4 Responses to “A response to Mr. Greenfield”

  1. Out in the Twitterverse, Mr. Greenfield rightly points out that he didn't e-mail me when Shirky was invited. That's true [narrowly so as it turned out, see next comment], and I've apologized for my own confusion (there was another person who did). He claims not to have attacked the LII. I haven't said that he did so. I would rather say that he is so vehement on the subject of laypeople commenting on the law as to appear to thoroughly disagree with one of the bedrock assumptions we make, which is that non-lawyers can read and understand it. I don't claim to be able to make fine distinctions between responsible and irresponsible commentary on the law or on the outcome of particular cases. But I certainly would not claim, as Mr. Greenfield's framing of the issues would lead us to believe, that all non-lawyer commentary on the law is the work of irresponsible ignoramuses who read BoingBoing. There are a good many irresponsible ignoramuses, and some no doubt read BoingBoing, while others prefer the National Review, Popular Mechanics, or the United States Constitution.

    Over here in the disgrace-to-Cornell corner, we subscribe to Entertainment Weekly and the Economist, with occasional forays into American Theater, Opera News, and the liner notes to loud and incoherent electric jazz albums from the mid-70's. Sadly, we can't seem to get over the habit of commenting on things, including the laws that we are expected to obey. Things would be so much more orderly if we could.

  2. The following is the text of an email message sent by Mr. Greenfield to our communications director on 19 September. It was subsequently forwarded to me. It does not mention Mr. Shirky by name.
    ====================

    ---------- Forwarded message ----------
    From:
    Date: Wednesday, September 19, 2012
    Subject: Re: Greetings from the Legal Information Institute (LII).
    To: wjl27@cornell.edu

    Paul,

    Noting that the email was sent out to a broad spectrum of the
    blawgosphere, I'm sure some of its recipients, those inclined to use
    press releases as fodder for lack of substance, will be happy to
    promote your conference. I write back for a different reason.

    As a blawger and Cornel alumnus, I very much appreciate this
    initiative, and applaud it. Yet, reading your press release, I'm
    deeply disturbed by the inability to distinguish between those who are
    substantive contributors to technological advancement of the law and
    social media charlatans. Some of your presenters are nothing more than
    self-proclaimed tech gurus who push every hare-brained scheme around,
    often dangerous and frequently in conflict with ethical obligations.

    I also note that you don't have a single practicing lawyer presenting.
    There will not be a single voice speaking to the constraints and
    issues that go hand in hand with the benefits of open technology. It
    appears you've been taken in by the cheerleaders, and lack any grasp
    of the problems. What a shame.

    If I was to write about your conference, it would be decidedly
    negative. Out of respect for the good your project does, I will not be
    critical. However, your conference reflects a seriously troubled
    direction.

    Scott Greenfield
    ILR '79
    Simple Justice

  3. To anyone who attended the conference, this Luddite's off-color trollery didn't merit a response, but I still appreciated this thoughtful expression of common sense from Tom.
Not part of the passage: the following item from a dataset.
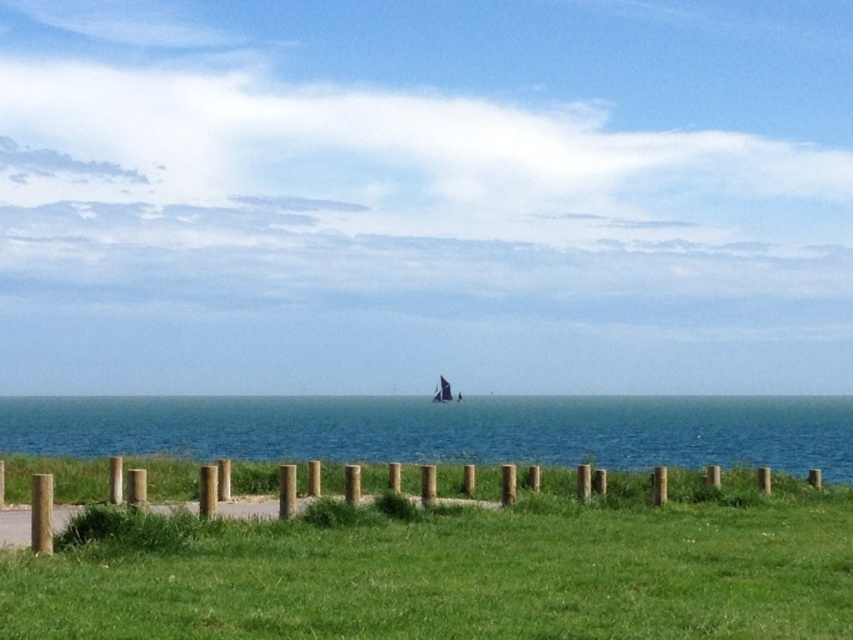
You are standing on the pathway and want to reach the green grass at center. Which direction should you move relative to the wooden posts at center?

The green grass at center is to the right of wooden posts at center, so you should move to the right of the wooden posts at center to reach it.

You are planning to build a small garden between the blue water at center and the wooden posts at center. Which area has more space available for planting?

  4. I'm not even quite sure what the complaint is that he's lodging. As best as I can tell, he's angry that people who are not lawyers sometimes become concerned about legal matters that are out of their depth, something something something, Clay Shirky sucks. And I'm pretty sure he's arguing that it's "not so fine" for people to "understand [the law] and use it without need to pay for lawyers," which is an awfully convenient perspective for an attorney. I recall the Catholic Church taking a similar perspective on the Bible in the 1500s, something something something, The Reformation.

    I think that Clay has occasionally been guilty of hand-waving to deal with logical disconnects in his theses (I recall accusing him, some years ago, of believing that the news will be reported by magic news gnomes), but no such hand-waving was on display on this occasion.